QUÉ DEBES HACER
• a. Cita literalmente la parte del texto sobre la educación que empieza con las palabras que contienen "Cuando me preguntan" y termina con "de la especie.".
• b. Escribe lo que sigue en el texto sobre la educación, empezando justo después de su última oración.

FRAGMENTO DEL TEXTO
El berrido o la civilización

Cuando me preguntan por qué abordo tan a menudo la cuestión de la educación en este espacio destinado a la protesta permanente, mi respuesta es simple: con un poco más de aquella no habría necesidad de ésta. Y al pronunciarme así, a muchos les parezco una abuela gruñona o un cura de pueblo. Nada más lejos. Precisamente porque creo en una humanidad dotada y capaz, corresponsable, sensible y trascendente, me niego a resignarme a este sucedáneo de civilización que prolifera y distorsiona el curso de la especie.

Reina la fe irracional en la inmediatez entre causa y efecto. Así como para encender una bombilla accionamos el interruptor (ejemplo antiguo) o activamos operaciones admirables en nuestro teléfono móvil con una concisa orden de voz (ejemplo actual, que la propia tecnología dejará antiguo en breve), creemos que para modificar cualquier situación o comportamiento incómodo, desagradable o pernicioso basta con alterar su causa inmediata.

Este credo de lo instantáneo tiñe nuestra mirada y nuestros afectos; determina nuestras palabras y acciones. ¿Que X no funciona como yo quisiera? Pues cambio un poquito W, que para algo va justo delante, y doy por sentado que la cosa quedará resuelta. Ignoramos adrede eso que de hecho ya sabemos: que todo lo que florece lleva tiempo enraizando, creciendo y brotando, aunque sólo lo acabemos viendo en superficie. En consecuencia, segar la flor de una molestia y dejar entera su raíz es tan inútil como cerrar los ojos para apagar la luna.

INFORMACIÓN EXTRAÍDA
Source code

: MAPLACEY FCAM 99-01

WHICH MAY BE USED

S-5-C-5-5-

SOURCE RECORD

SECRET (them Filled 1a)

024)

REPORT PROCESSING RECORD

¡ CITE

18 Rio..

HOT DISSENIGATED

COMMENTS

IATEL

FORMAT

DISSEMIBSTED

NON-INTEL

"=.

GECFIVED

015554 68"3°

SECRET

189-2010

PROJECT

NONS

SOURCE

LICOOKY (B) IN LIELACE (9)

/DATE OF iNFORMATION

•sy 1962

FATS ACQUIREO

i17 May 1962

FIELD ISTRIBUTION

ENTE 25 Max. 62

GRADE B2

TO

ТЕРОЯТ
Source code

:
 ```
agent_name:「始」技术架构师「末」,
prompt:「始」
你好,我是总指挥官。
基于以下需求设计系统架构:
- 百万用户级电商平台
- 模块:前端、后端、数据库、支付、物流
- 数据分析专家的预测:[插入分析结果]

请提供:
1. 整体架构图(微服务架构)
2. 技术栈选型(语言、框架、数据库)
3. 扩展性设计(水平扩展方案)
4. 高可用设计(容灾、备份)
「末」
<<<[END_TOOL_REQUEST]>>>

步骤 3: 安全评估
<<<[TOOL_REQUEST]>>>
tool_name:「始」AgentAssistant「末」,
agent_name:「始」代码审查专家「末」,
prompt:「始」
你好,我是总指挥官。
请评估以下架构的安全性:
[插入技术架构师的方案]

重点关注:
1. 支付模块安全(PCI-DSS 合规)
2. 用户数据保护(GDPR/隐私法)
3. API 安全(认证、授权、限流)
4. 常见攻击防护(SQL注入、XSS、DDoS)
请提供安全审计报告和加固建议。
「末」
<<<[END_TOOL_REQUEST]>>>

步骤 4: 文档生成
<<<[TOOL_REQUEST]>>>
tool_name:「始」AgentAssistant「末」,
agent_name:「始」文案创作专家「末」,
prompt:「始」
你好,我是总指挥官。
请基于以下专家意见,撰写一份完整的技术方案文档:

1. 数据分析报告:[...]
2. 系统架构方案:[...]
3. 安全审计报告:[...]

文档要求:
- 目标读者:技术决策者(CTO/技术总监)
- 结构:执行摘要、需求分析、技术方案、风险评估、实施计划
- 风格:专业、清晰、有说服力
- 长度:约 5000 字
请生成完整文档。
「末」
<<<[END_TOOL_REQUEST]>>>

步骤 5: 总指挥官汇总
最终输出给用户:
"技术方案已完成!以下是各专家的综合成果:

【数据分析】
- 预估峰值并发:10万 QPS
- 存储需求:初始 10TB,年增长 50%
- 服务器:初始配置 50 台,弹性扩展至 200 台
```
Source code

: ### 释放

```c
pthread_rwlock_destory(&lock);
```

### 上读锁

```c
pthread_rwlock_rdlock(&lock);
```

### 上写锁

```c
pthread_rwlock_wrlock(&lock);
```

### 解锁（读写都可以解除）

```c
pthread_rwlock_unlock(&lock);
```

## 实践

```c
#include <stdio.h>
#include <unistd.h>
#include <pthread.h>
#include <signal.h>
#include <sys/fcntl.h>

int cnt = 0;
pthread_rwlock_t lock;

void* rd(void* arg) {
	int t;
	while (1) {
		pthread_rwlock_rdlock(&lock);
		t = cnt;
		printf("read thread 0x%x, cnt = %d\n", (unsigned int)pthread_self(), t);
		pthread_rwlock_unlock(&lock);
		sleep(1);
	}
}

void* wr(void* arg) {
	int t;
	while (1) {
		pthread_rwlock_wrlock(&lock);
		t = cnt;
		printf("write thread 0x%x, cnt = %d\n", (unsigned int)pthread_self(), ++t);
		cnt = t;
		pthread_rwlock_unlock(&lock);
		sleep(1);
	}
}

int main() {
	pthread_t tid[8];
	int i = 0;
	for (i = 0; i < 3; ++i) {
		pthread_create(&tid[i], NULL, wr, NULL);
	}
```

SOLUCIONES
• a.
Cuando me preguntan por qué abordo tan a menudo la cuestión de la educación en este espacio destinado a la protesta permanente, mi respuesta es simple: con un poco más de aquella no habría necesidad de ésta. Y al pronunciarme así, a muchos les parezco una abuela gruñona o un cura de pueblo. Nada más lejos. Precisamente porque creo en una humanidad dotada y capaz, corresponsable, sensible y trascendente, me niego a resignarme a este sucedáneo de civilización que prolifera y distorsiona el curso de la especie.

• b.
¿Dónde encaja aquí la educación? Conste que no hablo de la enseñanza escolar reducida al periodo infantil, sino de un aprendizaje constante que abarca la vida entera. ¿A cuento de qué reivindico una tarea tan laboriosa, de la que encima debería hacerse cargo cada quien? Igual que el hortelano recoge lo que plantó hace meses o años y cuidó desde entonces, nosotros cosechamos los frutos de semillas remotas regadas a diario. El narcisismo grandioso que aqueja a una proporción ingente de los adultos ha sido cultivado con mimo por el mercado desde hace décadas. Y la furia explosiva de tantísimos jóvenes (que atacan a otros o a sí mismos) no la desencadenan contrariedades de hoy, sino la escasez de recursos interiores; carencia causada por esos adultos egocéntricos que deberían haberlos provisto de herramientas, pero para quienes los adolescentes no son más que figurantes de la vida real, como mucho proyectos de persona. 

Acabo mostrándoles mi ramillete preferido: niños y niñas que berrean, no a ratitos e inmersos en un juego o en respuesta a un ataque, sino incesantemente. Niños-sirena-de-barco y niñas-chirrido-de-tiza, a los que oímos todos pero a quien nadie escucha. Berrean y aúllan y braman y mugen, día y noche, en playas y plazas, en patios de luces y escaleras, en autobuses, hospitales y cementerios, en baños públicos, en bibliotecas y heladerías, en salas de espera (de peluquerías, callistas, notarios...). Lo hacen con el beneplácito indiferente de mamá y papá, que están muy ocupados y soncosasdeniños. Al fin y al cabo, ¿qué relación guardarán esos berridos sin freno y el deterioro de la civilización?